# Slicer From One Table Not Working on Related Table



## MD610 (Jun 22, 2012)

This one has got me stumped because I have done the exact same thing with other sets of data.

I have 2 tables in Powerpivot:

1. Fact Table
2. Filter Table 

There are 2 fields in each table that must be concatenated to create a join key.  After creating the concatenated field in each table, the filter table is the table with unique values in the join key.

I then created a relationship between the 2 concatenated fields from each table.

I create a pivot using fields exclusively from the fact table and create slicers using fields exclusively from the filter table.

Nothing happens when I push a slicer.  I still see the full set of data from the facts table in my pivot.

I can't figure out what I am doing wrong or missing.  I have done this exact sort of thing with other sets of data and never had an issue.

I've tried redoing this scenerio from scratch several times with the same outcome each time.  I'm stumped.

* The input *
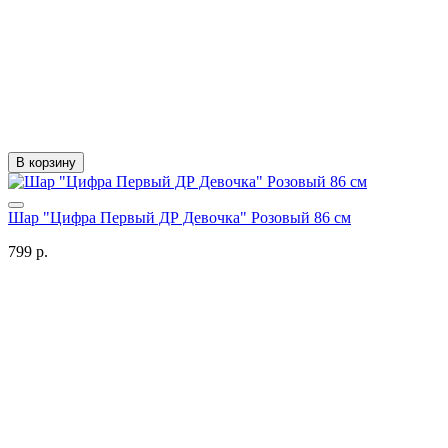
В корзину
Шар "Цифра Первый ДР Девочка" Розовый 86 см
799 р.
---
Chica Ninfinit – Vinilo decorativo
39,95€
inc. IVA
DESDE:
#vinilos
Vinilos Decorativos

* Tasks to perform *
1. In the slicer troubleshooting thread, what happens when the poster pushes a slicer?
2. In the entries, swap "IVA" for "VAT" from the line with "Chica Ninfinit – Vinilo decorativo" to the line with "Vinilos Decorativos", and return only those lines.

* Your written answers *
1. Nothing happens: the pivot still shows the full set of data from the fact table.

2.
Chica Ninfinit – Vinilo decorativo
39,95€
inc. VAT
DESDE:
#vinilos
Vinilos Decorativos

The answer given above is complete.